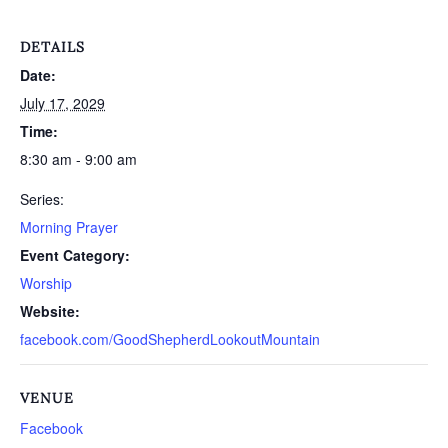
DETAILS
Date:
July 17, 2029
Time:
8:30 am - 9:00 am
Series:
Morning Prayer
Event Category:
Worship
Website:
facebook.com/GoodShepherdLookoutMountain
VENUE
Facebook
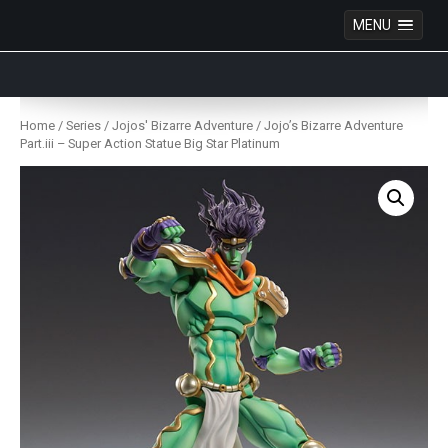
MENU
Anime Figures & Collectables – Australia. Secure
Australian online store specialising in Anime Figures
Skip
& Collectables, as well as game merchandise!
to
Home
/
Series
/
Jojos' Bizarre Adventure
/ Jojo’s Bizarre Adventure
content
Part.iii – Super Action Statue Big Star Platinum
────
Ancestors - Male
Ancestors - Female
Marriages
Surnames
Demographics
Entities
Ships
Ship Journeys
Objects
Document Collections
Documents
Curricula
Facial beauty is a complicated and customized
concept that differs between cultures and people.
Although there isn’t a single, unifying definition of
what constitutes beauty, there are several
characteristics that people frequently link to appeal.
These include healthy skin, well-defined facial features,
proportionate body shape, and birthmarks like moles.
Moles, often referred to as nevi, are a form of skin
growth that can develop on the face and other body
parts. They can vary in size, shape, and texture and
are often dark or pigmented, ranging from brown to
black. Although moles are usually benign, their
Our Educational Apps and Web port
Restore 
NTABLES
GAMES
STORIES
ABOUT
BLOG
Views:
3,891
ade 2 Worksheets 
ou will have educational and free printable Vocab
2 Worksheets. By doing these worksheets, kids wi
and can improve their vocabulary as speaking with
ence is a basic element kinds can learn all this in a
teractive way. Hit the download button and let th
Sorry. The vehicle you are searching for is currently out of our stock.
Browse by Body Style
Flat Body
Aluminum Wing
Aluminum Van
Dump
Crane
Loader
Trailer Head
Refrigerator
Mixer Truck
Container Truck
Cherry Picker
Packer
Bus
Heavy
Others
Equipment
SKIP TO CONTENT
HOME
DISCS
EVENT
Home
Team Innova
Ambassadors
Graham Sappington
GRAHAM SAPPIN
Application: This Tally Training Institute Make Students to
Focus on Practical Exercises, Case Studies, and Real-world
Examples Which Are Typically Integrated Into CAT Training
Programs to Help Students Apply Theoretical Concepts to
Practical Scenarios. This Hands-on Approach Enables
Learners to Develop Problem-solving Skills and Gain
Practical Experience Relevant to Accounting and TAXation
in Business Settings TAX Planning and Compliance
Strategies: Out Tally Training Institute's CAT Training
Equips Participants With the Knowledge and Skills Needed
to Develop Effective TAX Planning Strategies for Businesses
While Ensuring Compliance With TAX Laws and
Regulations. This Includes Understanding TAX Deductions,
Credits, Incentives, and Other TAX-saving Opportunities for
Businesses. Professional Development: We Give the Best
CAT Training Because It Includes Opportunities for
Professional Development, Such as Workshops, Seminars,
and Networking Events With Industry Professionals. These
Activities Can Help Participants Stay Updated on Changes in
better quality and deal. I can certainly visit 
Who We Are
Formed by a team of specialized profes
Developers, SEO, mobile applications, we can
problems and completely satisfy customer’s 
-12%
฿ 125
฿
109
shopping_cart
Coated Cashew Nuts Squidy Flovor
────
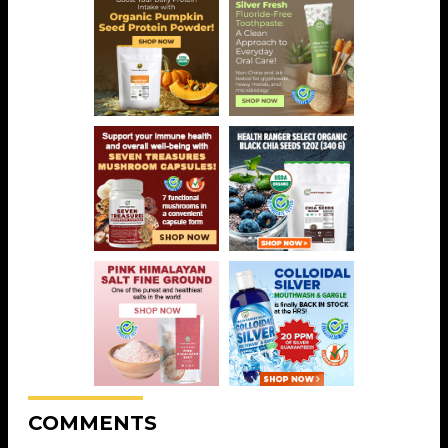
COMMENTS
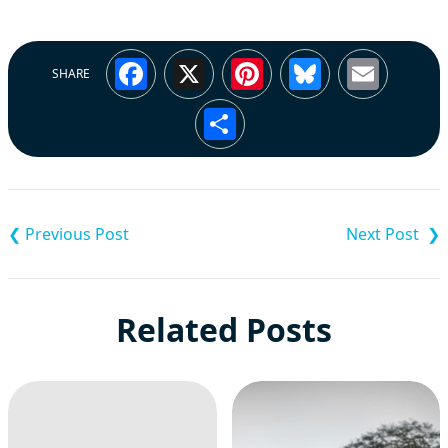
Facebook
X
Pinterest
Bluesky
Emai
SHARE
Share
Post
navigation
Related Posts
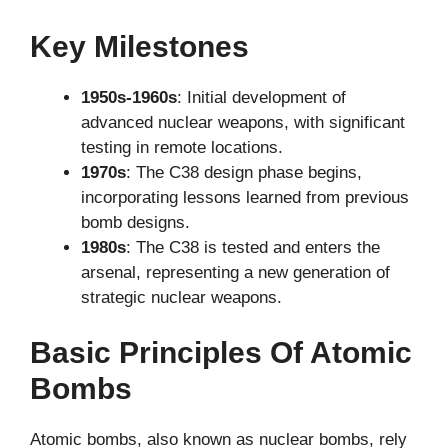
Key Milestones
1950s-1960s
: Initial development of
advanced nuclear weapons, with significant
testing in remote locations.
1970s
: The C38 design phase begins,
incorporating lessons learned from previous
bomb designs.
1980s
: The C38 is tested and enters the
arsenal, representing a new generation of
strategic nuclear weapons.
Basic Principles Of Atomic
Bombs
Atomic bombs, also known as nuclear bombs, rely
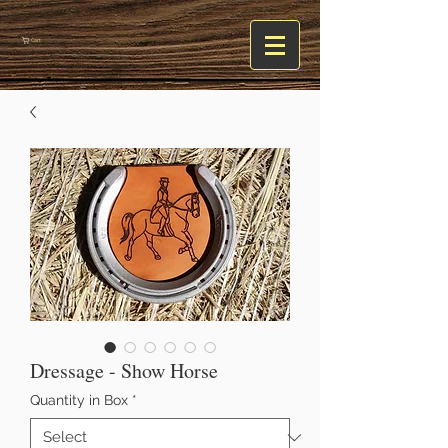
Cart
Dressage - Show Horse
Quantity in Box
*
────
Reproduce, character for character, only the lines of the preceding data that start at the line with "2 Worksheets. By" and end at the line with "Coated Cashew Nuts Squidy Flovor", both included.

2 Worksheets. By doing these worksheets, kids wi
and can improve their vocabulary as speaking with
ence is a basic element kinds can learn all this in a
teractive way. Hit the download button and let th
Sorry. The vehicle you are searching for is currently out of our stock.
Browse by Body Style
Flat Body
Aluminum Wing
Aluminum Van
Dump
Crane
Loader
Trailer Head
Refrigerator
Mixer Truck
Container Truck
Cherry Picker
Packer
Bus
Heavy
Others
Equipment
SKIP TO CONTENT
HOME
DISCS
EVENT
Home
Team Innova
Ambassadors
Graham Sappington
GRAHAM SAPPIN
Application: This Tally Training Institute Make Students to
Focus on Practical Exercises, Case Studies, and Real-world
Examples Which Are Typically Integrated Into CAT Training
Programs to Help Students Apply Theoretical Concepts to
Practical Scenarios. This Hands-on Approach Enables
Learners to Develop Problem-solving Skills and Gain
Practical Experience Relevant to Accounting and TAXation
in Business Settings TAX Planning and Compliance
Strategies: Out Tally Training Institute's CAT Training
Equips Participants With the Knowledge and Skills Needed
to Develop Effective TAX Planning Strategies for Businesses
While Ensuring Compliance With TAX Laws and
Regulations. This Includes Understanding TAX Deductions,
Credits, Incentives, and Other TAX-saving Opportunities for
Businesses. Professional Development: We Give the Best
CAT Training Because It Includes Opportunities for
Professional Development, Such as Workshops, Seminars,
and Networking Events With Industry Professionals. These
Activities Can Help Participants Stay Updated on Changes in
better quality and deal. I can certainly visit 
Who We Are
Formed by a team of specialized profes
Developers, SEO, mobile applications, we can
problems and completely satisfy customer’s 
-12%
฿ 125
฿
109
shopping_cart
Coated Cashew Nuts Squidy Flovor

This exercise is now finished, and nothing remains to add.